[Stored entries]
* Begin *

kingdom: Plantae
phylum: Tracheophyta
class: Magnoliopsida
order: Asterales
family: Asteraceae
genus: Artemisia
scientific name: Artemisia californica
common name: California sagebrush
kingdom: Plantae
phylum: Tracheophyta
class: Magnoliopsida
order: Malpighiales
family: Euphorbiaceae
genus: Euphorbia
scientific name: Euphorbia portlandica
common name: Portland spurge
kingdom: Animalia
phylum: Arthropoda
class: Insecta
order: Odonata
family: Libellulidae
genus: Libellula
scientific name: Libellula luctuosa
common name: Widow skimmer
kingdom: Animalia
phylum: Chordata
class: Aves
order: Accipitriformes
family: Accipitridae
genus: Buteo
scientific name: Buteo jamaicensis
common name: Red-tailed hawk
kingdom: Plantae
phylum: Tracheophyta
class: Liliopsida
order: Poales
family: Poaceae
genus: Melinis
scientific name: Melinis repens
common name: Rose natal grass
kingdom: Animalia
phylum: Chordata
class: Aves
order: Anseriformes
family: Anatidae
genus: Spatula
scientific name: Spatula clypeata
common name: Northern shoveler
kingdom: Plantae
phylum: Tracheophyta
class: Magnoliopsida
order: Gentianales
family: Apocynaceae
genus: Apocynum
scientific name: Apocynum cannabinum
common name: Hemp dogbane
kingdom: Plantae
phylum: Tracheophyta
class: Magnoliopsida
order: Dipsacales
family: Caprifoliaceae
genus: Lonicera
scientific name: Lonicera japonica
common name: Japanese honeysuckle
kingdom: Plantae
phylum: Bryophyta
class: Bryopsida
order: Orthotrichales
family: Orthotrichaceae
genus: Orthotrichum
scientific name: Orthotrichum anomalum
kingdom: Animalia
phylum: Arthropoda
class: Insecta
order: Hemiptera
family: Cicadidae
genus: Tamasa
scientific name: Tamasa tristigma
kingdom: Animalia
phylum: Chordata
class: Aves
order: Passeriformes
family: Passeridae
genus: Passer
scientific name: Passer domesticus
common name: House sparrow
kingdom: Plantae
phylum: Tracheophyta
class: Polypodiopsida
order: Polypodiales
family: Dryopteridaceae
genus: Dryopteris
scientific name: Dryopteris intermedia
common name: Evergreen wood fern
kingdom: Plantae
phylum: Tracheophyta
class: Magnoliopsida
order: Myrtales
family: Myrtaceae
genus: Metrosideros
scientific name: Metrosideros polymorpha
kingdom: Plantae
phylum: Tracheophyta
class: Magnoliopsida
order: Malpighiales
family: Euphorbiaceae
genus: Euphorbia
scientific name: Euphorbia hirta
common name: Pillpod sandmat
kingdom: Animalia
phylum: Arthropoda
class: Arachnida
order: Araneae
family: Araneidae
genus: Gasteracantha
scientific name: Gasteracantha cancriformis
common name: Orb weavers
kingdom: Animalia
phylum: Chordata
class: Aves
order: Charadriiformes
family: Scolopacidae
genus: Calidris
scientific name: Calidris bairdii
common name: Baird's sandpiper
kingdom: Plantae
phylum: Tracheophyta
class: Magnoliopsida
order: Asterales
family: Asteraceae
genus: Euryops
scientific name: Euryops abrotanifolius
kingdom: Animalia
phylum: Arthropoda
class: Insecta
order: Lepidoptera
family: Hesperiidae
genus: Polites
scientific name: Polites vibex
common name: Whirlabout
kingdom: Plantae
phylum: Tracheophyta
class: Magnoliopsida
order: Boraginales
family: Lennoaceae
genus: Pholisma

* End *

Your goal: Print every row above again, word for word and in the same order.

Expected answer:
kingdom: Plantae
phylum: Tracheophyta
class: Magnoliopsida
order: Asterales
family: Asteraceae
genus: Artemisia
scientific name: Artemisia californica
common name: California sagebrush
kingdom: Plantae
phylum: Tracheophyta
class: Magnoliopsida
order: Malpighiales
family: Euphorbiaceae
genus: Euphorbia
scientific name: Euphorbia portlandica
common name: Portland spurge
kingdom: Animalia
phylum: Arthropoda
class: Insecta
order: Odonata
family: Libellulidae
genus: Libellula
scientific name: Libellula luctuosa
common name: Widow skimmer
kingdom: Animalia
phylum: Chordata
class: Aves
order: Accipitriformes
family: Accipitridae
genus: Buteo
scientific name: Buteo jamaicensis
common name: Red-tailed hawk
kingdom: Plantae
phylum: Tracheophyta
class: Liliopsida
order: Poales
family: Poaceae
genus: Melinis
scientific name: Melinis repens
common name: Rose natal grass
kingdom: Animalia
phylum: Chordata
class: Aves
order: Anseriformes
family: Anatidae
genus: Spatula
scientific name: Spatula clypeata
common name: Northern shoveler
kingdom: Plantae
phylum: Tracheophyta
class: Magnoliopsida
order: Gentianales
family: Apocynaceae
genus: Apocynum
scientific name: Apocynum cannabinum
common name: Hemp dogbane
kingdom: Plantae
phylum: Tracheophyta
class: Magnoliopsida
order: Dipsacales
family: Caprifoliaceae
genus: Lonicera
scientific name: Lonicera japonica
common name: Japanese honeysuckle
kingdom: Plantae
phylum: Bryophyta
class: Bryopsida
order: Orthotrichales
family: Orthotrichaceae
genus: Orthotrichum
scientific name: Orthotrichum anomalum
kingdom: Animalia
phylum: Arthropoda
class: Insecta
order: Hemiptera
family: Cicadidae
genus: Tamasa
scientific name: Tamasa tristigma
kingdom: Animalia
phylum: Chordata
class: Aves
order: Passeriformes
family: Passeridae
genus: Passer
scientific name: Passer domesticus
common name: House sparrow
kingdom: Plantae
phylum: Tracheophyta
class: Polypodiopsida
order: Polypodiales
family: Dryopteridaceae
genus: Dryopteris
scientific name: Dryopteris intermedia
common name: Evergreen wood fern
kingdom: Plantae
phylum: Tracheophyta
class: Magnoliopsida
order: Myrtales
family: Myrtaceae
genus: Metrosideros
scientific name: Metrosideros polymorpha
kingdom: Plantae
phylum: Tracheophyta
class: Magnoliopsida
order: Malpighiales
family: Euphorbiaceae
genus: Euphorbia
scientific name: Euphorbia hirta
common name: Pillpod sandmat
kingdom: Animalia
phylum: Arthropoda
class: Arachnida
order: Araneae
family: Araneidae
genus: Gasteracantha
scientific name: Gasteracantha cancriformis
common name: Orb weavers
kingdom: Animalia
phylum: Chordata
class: Aves
order: Charadriiformes
family: Scolopacidae
genus: Calidris
scientific name: Calidris bairdii
common name: Baird's sandpiper
kingdom: Plantae
phylum: Tracheophyta
class: Magnoliopsida
order: Asterales
family: Asteraceae
genus: Euryops
scientific name: Euryops abrotanifolius
kingdom: Animalia
phylum: Arthropoda
class: Insecta
order: Lepidoptera
family: Hesperiidae
genus: Polites
scientific name: Polites vibex
common name: Whirlabout
kingdom: Plantae
phylum: Tracheophyta
class: Magnoliopsida
order: Boraginales
family: Lennoaceae
genus: Pholisma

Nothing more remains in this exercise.